You see, Barbados has generated the majority of its income from tourism for over 100 years and has developed the industry considerably over that time period. A mainstay of their tourism strategy is to encourage an ever-growing awareness of the need for the local population to constantly show their overseas guests a high level of courtesy and civility. Of course, we should all be showing a high level of courtesy and civility to everyone we interact with, not only our visitors.
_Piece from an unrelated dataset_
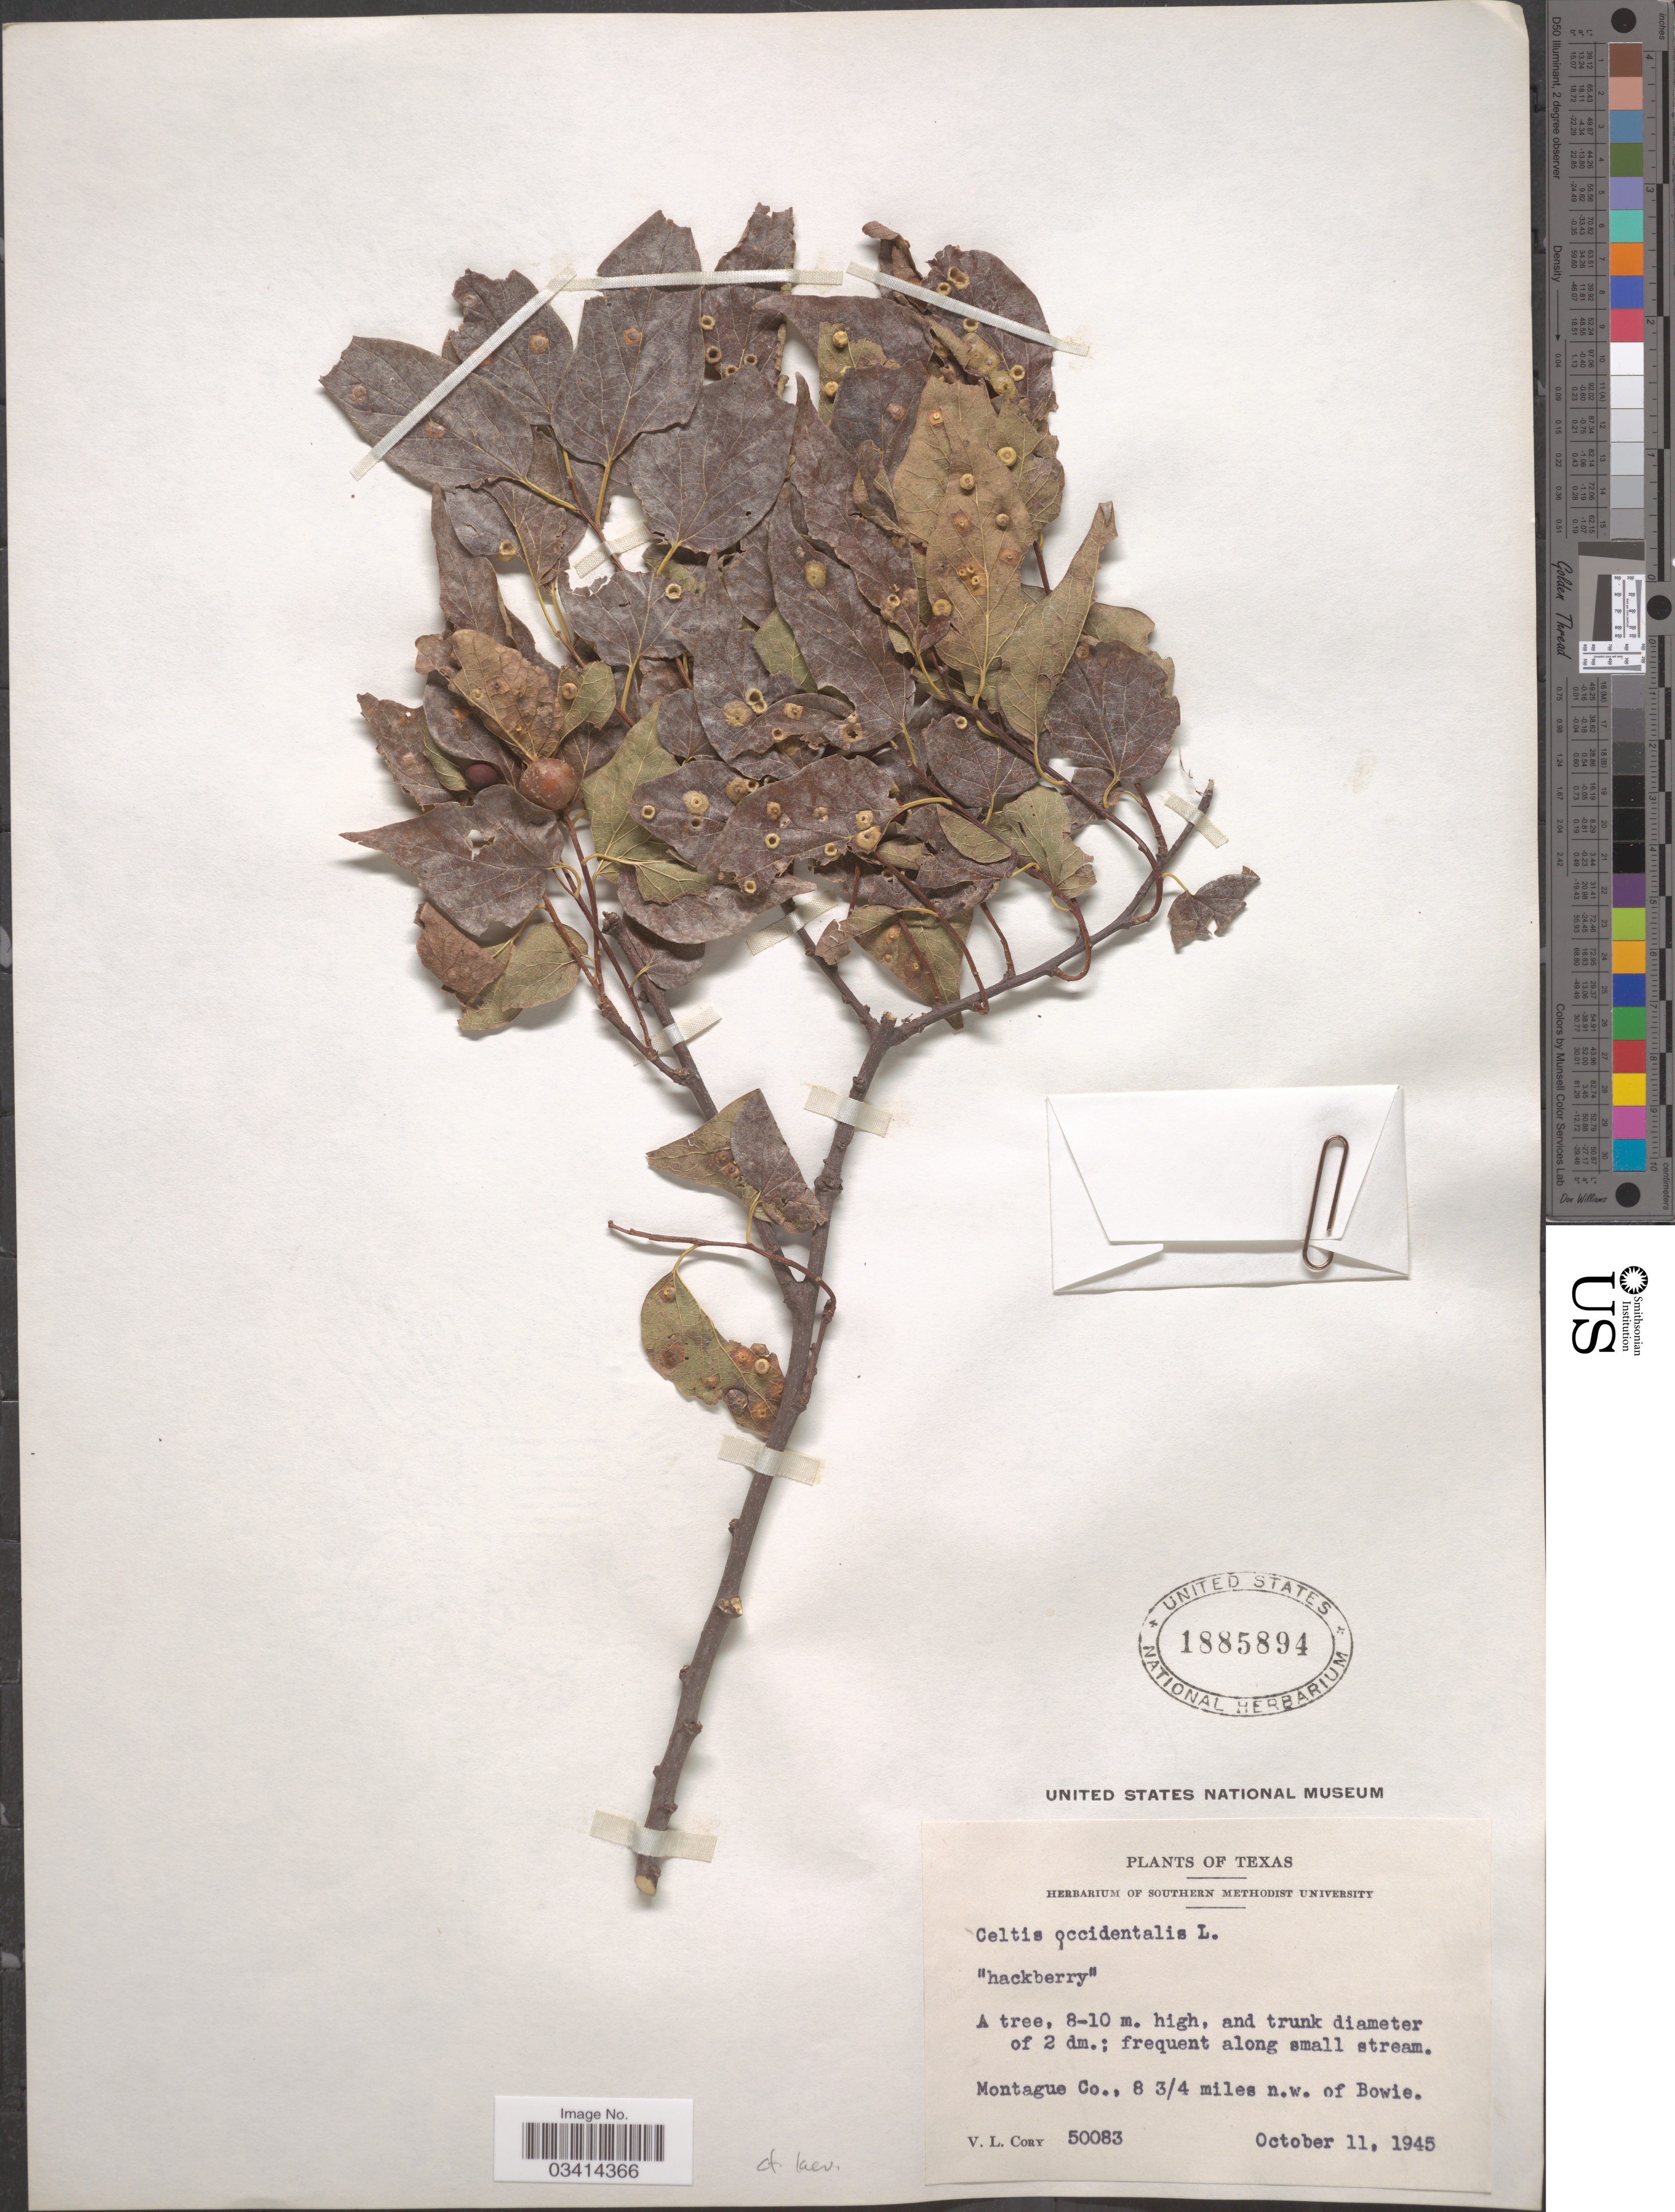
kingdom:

Now, I stayed in a popular 3 ½ star hotel on the South Coast called Coconut Court and here are some of the amenities and activities that were available on a daily basis. First up, one of the owners has a large private tour bus and he takes visitors all over the island, on a variety of tours, where he gives colourful commentary on places of interest. On Sunday nights a large motion picture screen is erected on the beach for movie night. On one day of the week a volleyball net is erected, and teams of visitors are formed, who play against each other. The action is filmed and shown on the main bar’s television screen in the evening. Everyday there are shopping tours and both daytime and moonlight boat cruises available. The bar and restaurant in the hotel are first class and there are a number of other top-class bars and restaurants, within walking distance. The hotel managers hold a weekly party on Tuesday nights to welcome new guests to the hotel.
The staff are all unfailingly polite and helpful. In this regard, we had an issue with the toilet in our bathroom fixed within half an hour. The hotel is generally full or nearly full all winter long as their marketing staff regularly attend major travel shows and have made deep connections with travel agents in North America, UK and Europe, among others.